Some calathea owners have success with water propagation by cutting a leaf off right beneath a node and placing it in water. However, this method is not the most reliable, and new plants tend to do better when they have existing root systems. 

Repotting Your Calathea

It is a good idea to repot your calathea annually to ensure that the soil remains nutritious and that the plant has enough space to thrive.  

Be sure not to put your plant in too large of a pot, however, as this can cause extra absorption of water and lead to soggy soil.

Use a well-draining pot for your calathea and choose soil that is lightweight and porous to encourage draining. 

Calathea Growth Cycle 

Calatheas, if given space, can grow to 2 feet tall before they stop. And, like many other lower light plants, they grow at a slow to moderately fast rate. 

Because of their size, they make a great option for office, house, or apartment spaces. 


A common question around calatheas is if they are toxic to pets and children. The good news is – no, they are not! Both your fur-babies and human babies are safe around calatheas.

They are tasty plants, though, so you may need to protect them from curious pets. 

plant problems

Troubleshooting Problems 

Calatheas can be finicky houseplants. Let’s see how to deal with some of the most common issues.

Yellow or Browning Leaves 

Yellow or browning leaves are normal for calatheas. But if your plant has yellow leaves in the middle, it could be a sign that something is wrong. 

This could be a variety of things – from harsh minerals in the water it is getting to improper light exposure. If the entire leaf of your calathea plant is browning, that is a sign of lack of humidity. 

Try adjusting the light or changing your water to observe what might be causing the plant distress. 

Most of all, be patient! While calatheas can be a little dramatic, they are resilient and are likely to bounce back as you figure out what they like best. 

Rolling Leaves 

Sometimes, too, you might notice that your calathea leaves are beginning to roll up. This issue is caused by a lack of humidity in the plant’s environment. 

Try misting the plant regularly enough to get the leaves wet, but not so much that there is standing water on it. 

You can also move the calathea to a room that has higher humidity or add a humidifier nearby. 

Faded Leaves

Faded leaves can occur if your plant is receiving too much light. When calatheas get too much sunlight, it bleaches their leaves. 

If you notice pale leaves on your plant, try moving it to a location with more indirect light.

Pale leaves can also be a sign of too little fertilizer (i.e., not enough nutrients for the plant). If you notice this, add a nitrogen-rich fertilizer into your upcoming watering routine.  

Drooping Leaves

While many calatheas leaves droop throughout the day, excessive drooping can be a sign of too much water or that your plant is too cold. 

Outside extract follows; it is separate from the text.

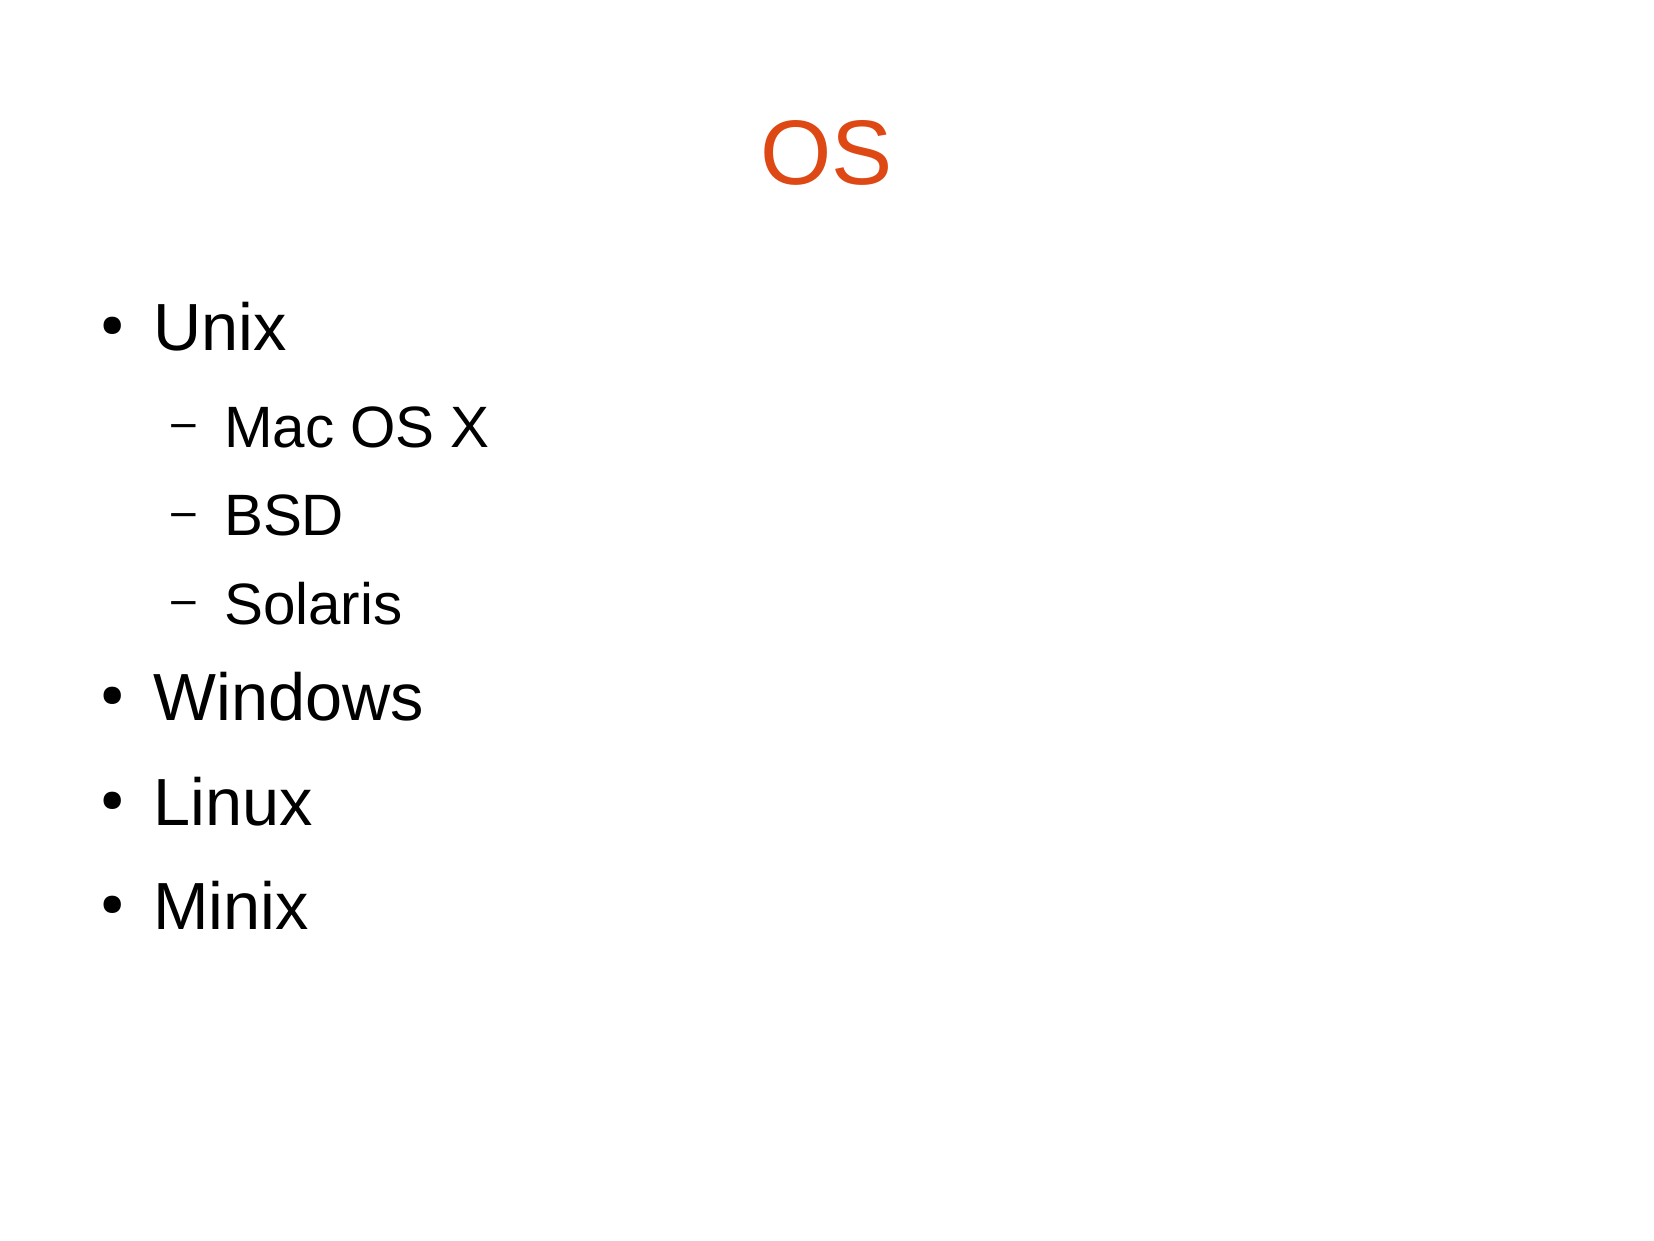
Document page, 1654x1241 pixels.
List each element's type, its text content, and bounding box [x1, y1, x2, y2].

list Unix Mac OS X BSD Solaris Windows Linux Minix [82, 290, 1571, 1010]
title OS [82, 49, 1571, 257]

Move your plant to a warmer location and get in the habit of testing its soil before watering it to make sure it needs it. 

Final Thoughts

Calatheas are beautiful, eye-catching plants that are a great fit for any space. And, with so many different foliage patterns and colors, you will be sure to find something that suits your taste. 

While they can be fussy if not given proper water and nutrition, once you master the basics, they are simple to care for.